Edgar went out and locked the door, and I did a couple more turns around the room. I felt increasingly trapped and desperate. It was silly because I was doing exactly what I’d have done by choice. It was the knowledge that I didn’t have a choice. That I couldn’t leave—and that my peers believed I had killed another person.
It was incredibly depressing.
There was a rattling sound outside the door and another thump.
“It’s open,” I called, to be funny.
The key turned over, and once again the door swung open. This time to reveal Rita, holding a rolled blanket beneath her arm, stooping down to pick up a lunch tray.
I said, “I’d offer to get that for you, but I don’t want you to mistake my enthusiasm for lunch for a jailbreak.”
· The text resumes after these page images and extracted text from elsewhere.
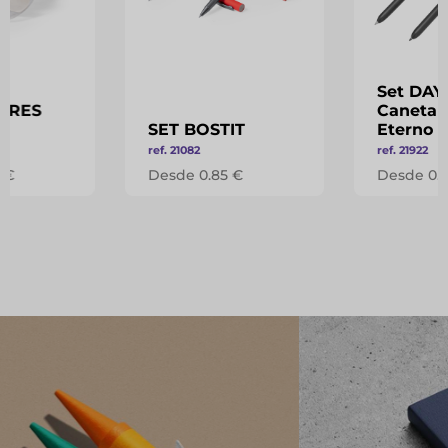
Set DAY
ORES
Caneta e
SET BOSTIT
Eterno
ref. 21082
ref. 21922
 €
Desde 0.85 €
Desde 0.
She gave a dry cackle, which I was grateful for. “That old lady friend of yours gave me a list of things you need.” She lugged the tray over to the desk and deposited it there.
It was a very nice tray. She had loaded it up with sandwiches and cookies and chips and pieces of fruit. There was an ice bucket and a yellow legal pad and a couple of pens.
“Somebody’s going to bring you down an old coffee maker if we can find one,” she informed me.
“Thanks,” I said, and I really was touched. “What’s going on up at the lodge?”
“What do you think?” she asked dryly. “They’re talking. That’s all those folks do.”
“Has J.X. questioned everyone?”
She snorted. I couldn’t tell if that meant he hadn’t bothered now that I was incarcerated or that it had proved a total waste of time.
I sat down at the desk and unwrapped a corned beef on rye bread sandwich. All at once I was starving. Nerves. What I actually needed was sleep, and I was too wound up to close my eyes.
Rita tossed the extra blanket on the foot of the bed.
“I can’t say either of that pair was any loss,” she said. “Whoever did away with ’em did a community service in my opinion.”
“Krass was pretty rude last night,” I agreed around half a sandwich.